These four aquatic creatures are the pool toys floating around in my neighbor’s pool every day. In the last month, I was recommended the same children’s book in three different meetup forums as being something valuable to teach adult lessons that could potentially help organizations get better.
And this book was “The Boy, the Mole, the Fox, and the Horse” by Charlie Mackesy. A British Illustrator (who draws on the lines and style of Picasso and that comparison would be me being kind), but I guess he should have stopped with that. He went ahead and wrote a children’s book (no harm in that) which he probably started with a collection of values that he wanted to talk about and then worked backward to incorporate into a story.
Of course, all stories are made up. But this one is like an organization fiction - where values, vision, and mission are painted on the wall and mean nothing more than that. I think of the poor children who are engineered into reading this story and imbibing these forced values from it. And they will be all greatly engineered clones that sing kumbaya. This book is an engineered reality of modern times and that is a shame. Certainly, I don’t get the same vibe or not in the class of reading the works from people like Dr. Suess or Lewis Carroll.

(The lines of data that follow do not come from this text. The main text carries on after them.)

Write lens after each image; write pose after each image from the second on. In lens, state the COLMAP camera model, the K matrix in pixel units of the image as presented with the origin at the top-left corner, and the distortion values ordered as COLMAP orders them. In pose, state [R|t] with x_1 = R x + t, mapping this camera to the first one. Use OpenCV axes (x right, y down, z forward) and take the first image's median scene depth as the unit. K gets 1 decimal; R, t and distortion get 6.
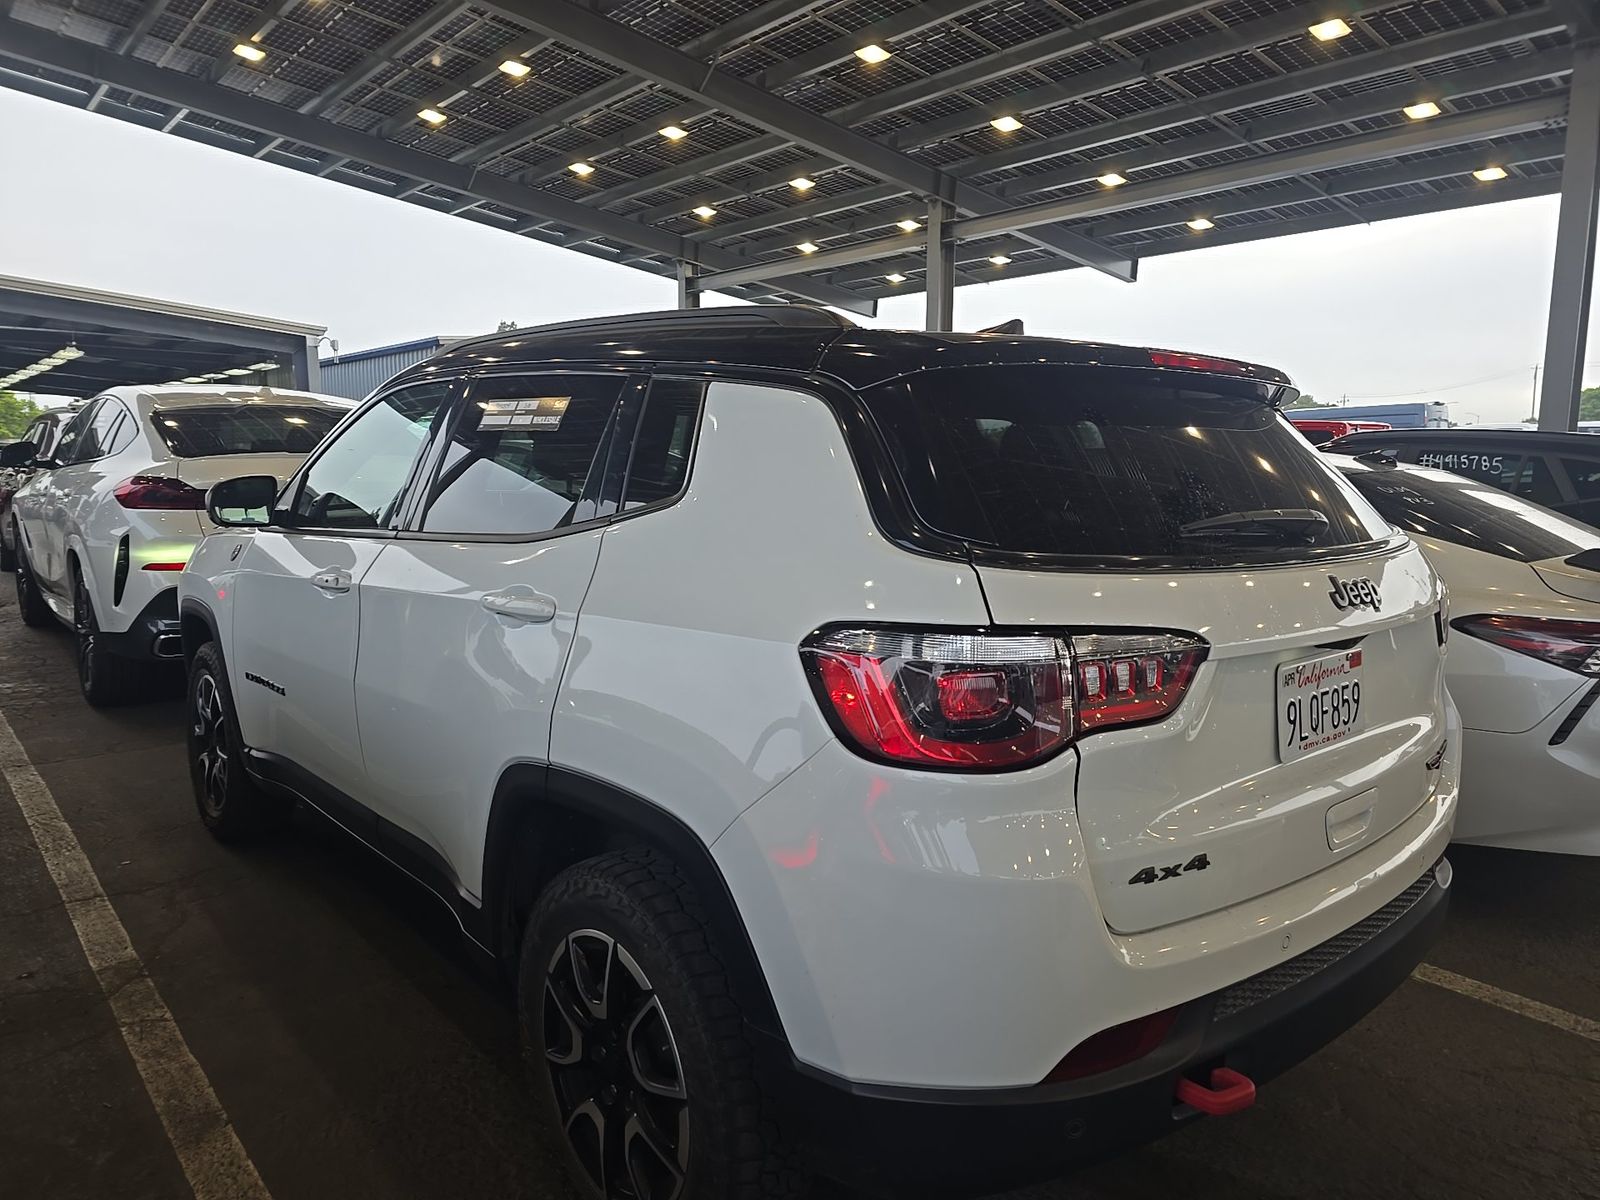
lens RADIAL K [[1087.6, 0, 799.1], [0, 1087.6, 596.0], [0, 0, 1]] dist [0.035604, -0.013314]
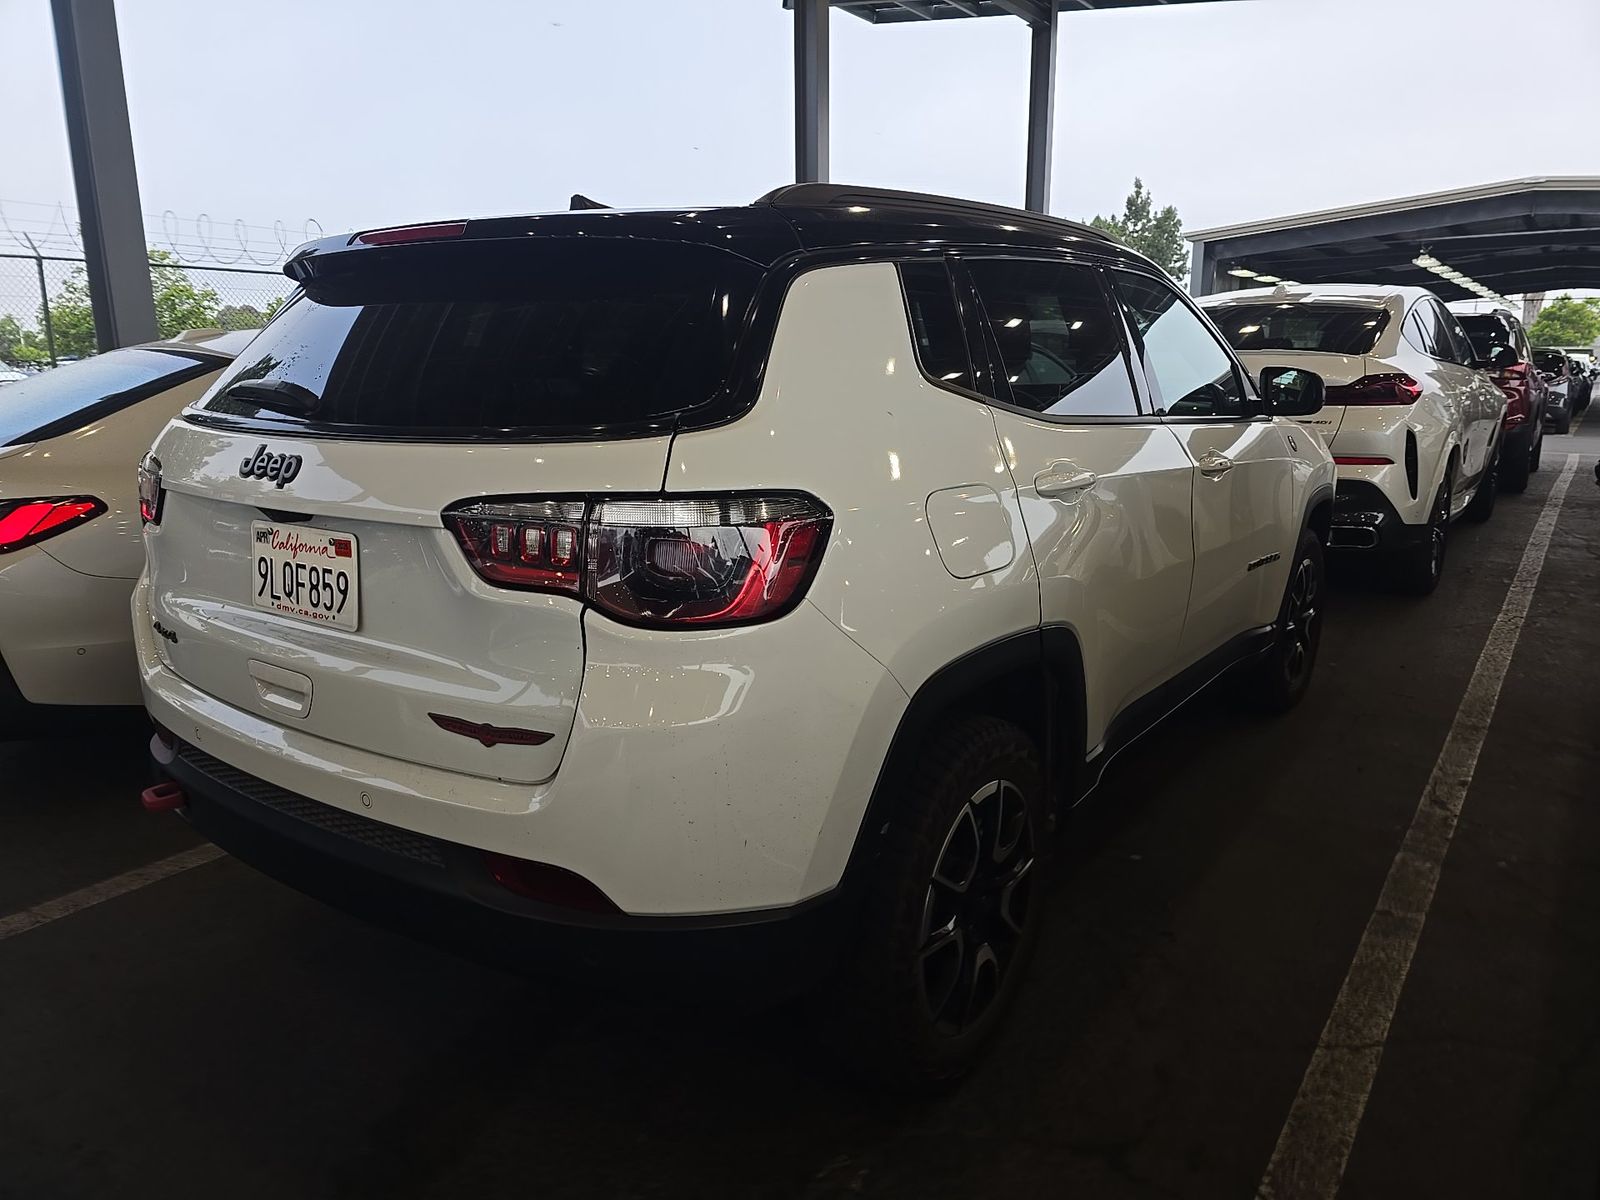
lens RADIAL K [[1087.6, 0, 795.4], [0, 1087.6, 604.7], [0, 0, 1]] dist [0.035604, -0.013314]
pose [[0.233407, 0.202921, -0.950970, 1.560938], [-0.116653, 0.976763, 0.179794, -0.111963], [0.965357, 0.068968, 0.251655, 1.192383]]
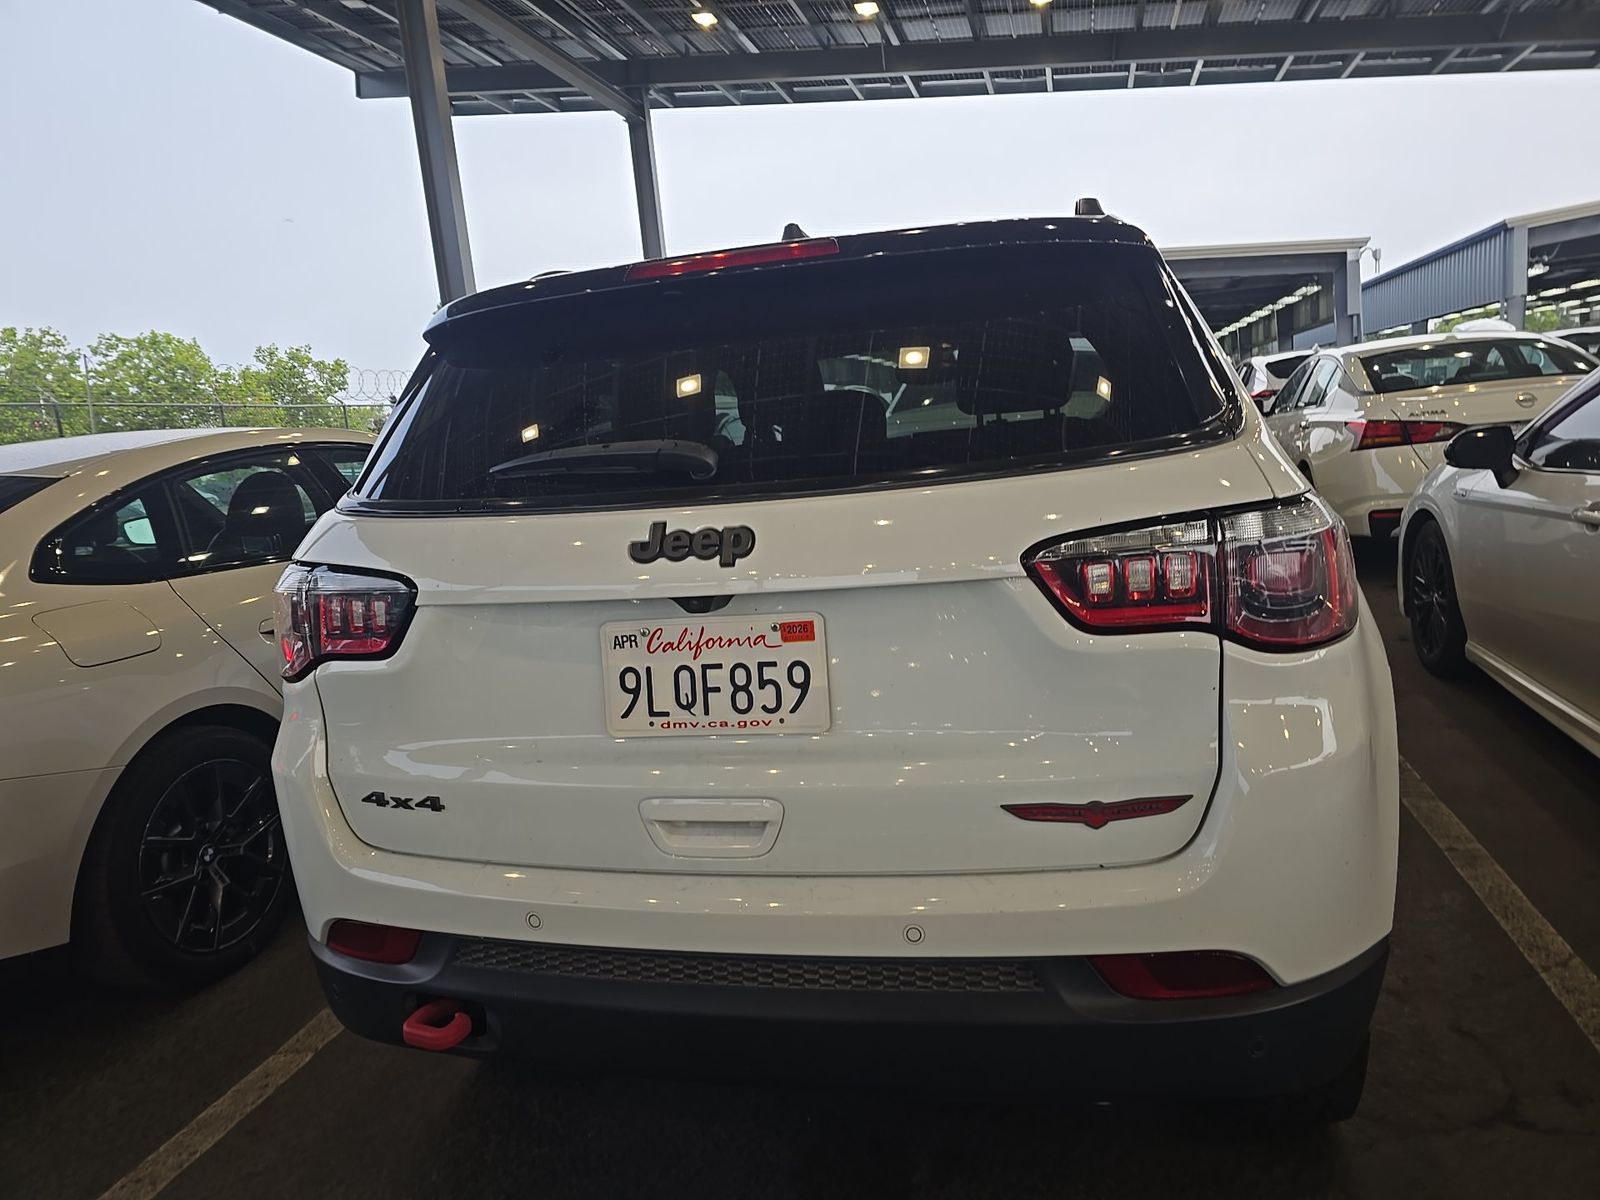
lens RADIAL K [[1087.6, 0, 796.0], [0, 1087.6, 600.6], [0, 0, 1]] dist [0.035604, -0.013314]
pose [[0.578624, 0.070233, -0.812565, 1.163082], [-0.011290, 0.996880, 0.078125, -0.022167], [0.815516, -0.036031, 0.577612, 0.593362]]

My learning from this and reading most contemporary books in recent times has been so simple.
Read books whose authors are at the least dead.
Shoot for books written in the last 50-500 years or more.
And preferably look for thoughts codified from before that - perhaps going back to 3,000 years at the minimum and working forward from there.
Especially, look for the works published long after someone wrote it (or talked about it) and the works carried over generations by others and then codified over a long period of time by several authors.
I am glad the book and its audiobook were both available on Scribd, my unlimited reading and listening platform. So all that was potentially wasted was my time - perhaps not even that as I got a post out of this one.